Tuesday, September 27, 2011

Germany Spanks Geithner,EU For 'Stupid Idea' On Euro Bailout

German finance minister Wolfgang Schauble had some harsh words for the plan US Treasury Secretary Timothy Geithner brought over from the Obama Administration to inflate the EU's bail-out machinery (EFSF) beyond its €440bn lending limit..you know, sort of what President Obama has done here.

I don't understand how anyone in the European Commission can have such a stupid idea. The result would be to endanger the AAA sovereign debt ratings of other member states. It makes no sense," he said.
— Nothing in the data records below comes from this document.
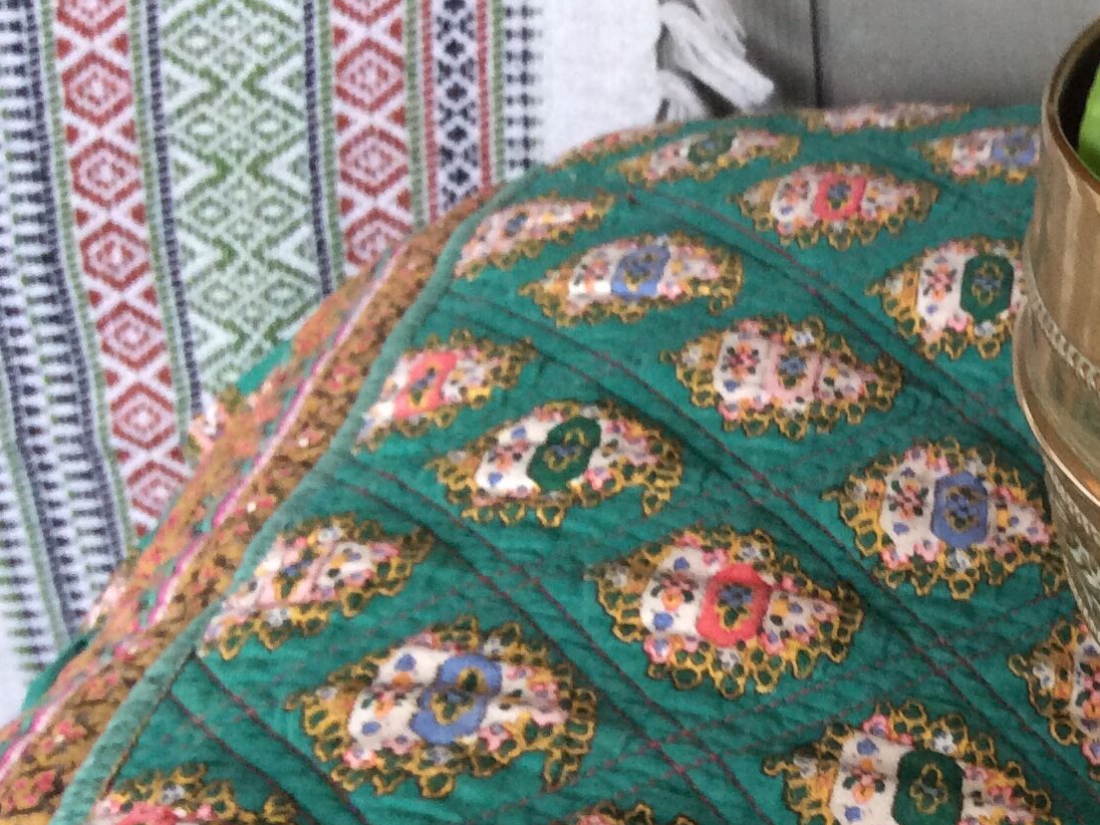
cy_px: 488
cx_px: 1202
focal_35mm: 75
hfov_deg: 24.3
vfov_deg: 19.6
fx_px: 2383
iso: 125
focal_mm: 3.3
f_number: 2.4
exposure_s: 1/25
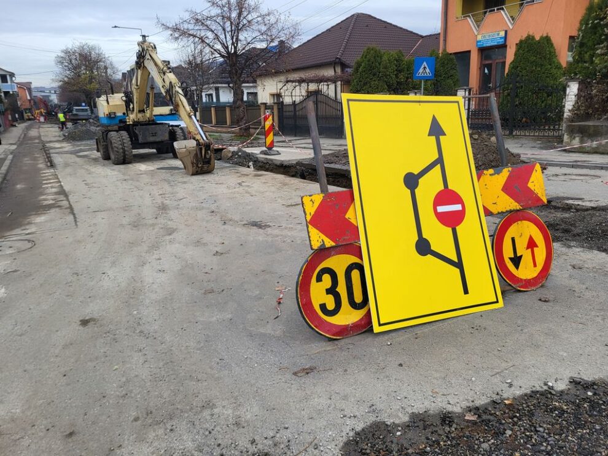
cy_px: 228
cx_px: 304
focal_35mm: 26
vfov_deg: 53.1
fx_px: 457
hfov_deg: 67.3
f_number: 1.8
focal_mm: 5.4
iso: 40
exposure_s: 1/636
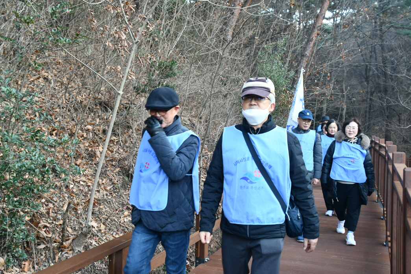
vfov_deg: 36.9
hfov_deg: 53.1
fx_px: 411
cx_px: 206
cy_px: 137
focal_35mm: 36
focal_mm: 24
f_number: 4.5
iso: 1000
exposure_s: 1/80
Mr Schauble told Washington to mind its own business after President Barack Obama rebuked EU leaders for failing to recapitalise banks and allowing the debt crisis to escalate to the point where it is "scaring the world".

"It's always much easier to give advice to others than to decide for yourself. I am well prepared to give advice to the US government," he said.

Ziemlich klar!

As I mentioned before, the Germans have finally revolted and there no way they're going to trash their own economy to bail out Greece, Spain, Ireland or Italy any further. The first scheme, involving eurobonds with Germany's tax payers subsidizing the interest rates was DOA, and pumping up the EFSF artificially isn't going to fly either.

The euro is doomed...it's only survived this long because the Fed is propping the euro up with 'dollar swaps', which means the Fed is buying euros for dollars at an artificial rate to keep it from crashing through the floor. That's literally the Old Jack and the Beanstalk trade in real life, with billions at stake.

Greece will almost certainly default, even though Greek PM George Papandreou vowed that his country would honor its austerity agreement. However, it's highly unlikely, and once Greece goes, it will likely take the rest of the euro zone with it, because it will provide a precedent to the other member nations who are now in deep economic trouble.